A chill wind went through the Republic. Three years later Social Security was passed by Congress despite the cry of the conservatives that this was godless socialism and henceforth every citizen would be forced to exchange his name for an administrative number. My grandfather asked for the bill to be voted on. His friend, Huey Long, seconded the motion. Then Senator Long voted for Social Security, and Senator Gore abstained.
The children of the famous are somewhat different from the children of all the rest, including those of the merely rich. Until my mother married a second time, there was no fortune in the family. Cunningly, my father managed to lose control of each of the airlines that he had founded; but then he had no interest in money, only in the making of new things.
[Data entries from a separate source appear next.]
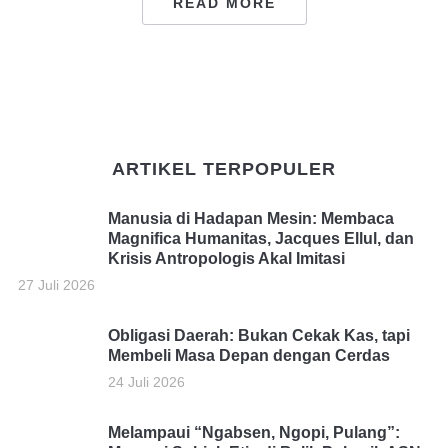
READ MORE
ARTIKEL TERPOPULER
Manusia di Hadapan Mesin: Membaca
Magnifica Humanitas, Jacques Ellul, dan
Krisis Antropologis Akal Imitasi
27 Juli 2026
Obligasi Daerah: Bukan Cekak Kas, tapi
Membeli Masa Depan dengan Cerdas
24 Juli 2026
Melampaui “Ngabsen, Ngopi, Pulang”:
Senator Gore lived on his salary as a senator, $15,000 a year. He was also the first and, I believe, last senator from an oil state to die without a fortune. But though we were relatively poor, I could tell that I was not like the other children because of the questions that my teachers would ask me about my father and grandfather, and was it true what the papers said?
When I asked my grandparents about the newspapers, they replied in unison, “If you read it in the papers, it isn’t true.” But then populists have never had a good press in Freedom’s Land. I was also warned never to answer the questions of strangers, and, of course, I always did. To one reporter, I said that my stepfather could not possibly have been the father of my half sister as he had not known my mother long enough. Although I had no inkling of the facts of life, I had an instinct for the telling detail. Later, at school, when asked what my father did, I said, “He’s in the newspapers.” Which seemed to me a precise way of accounting for his activities as director of air commerce.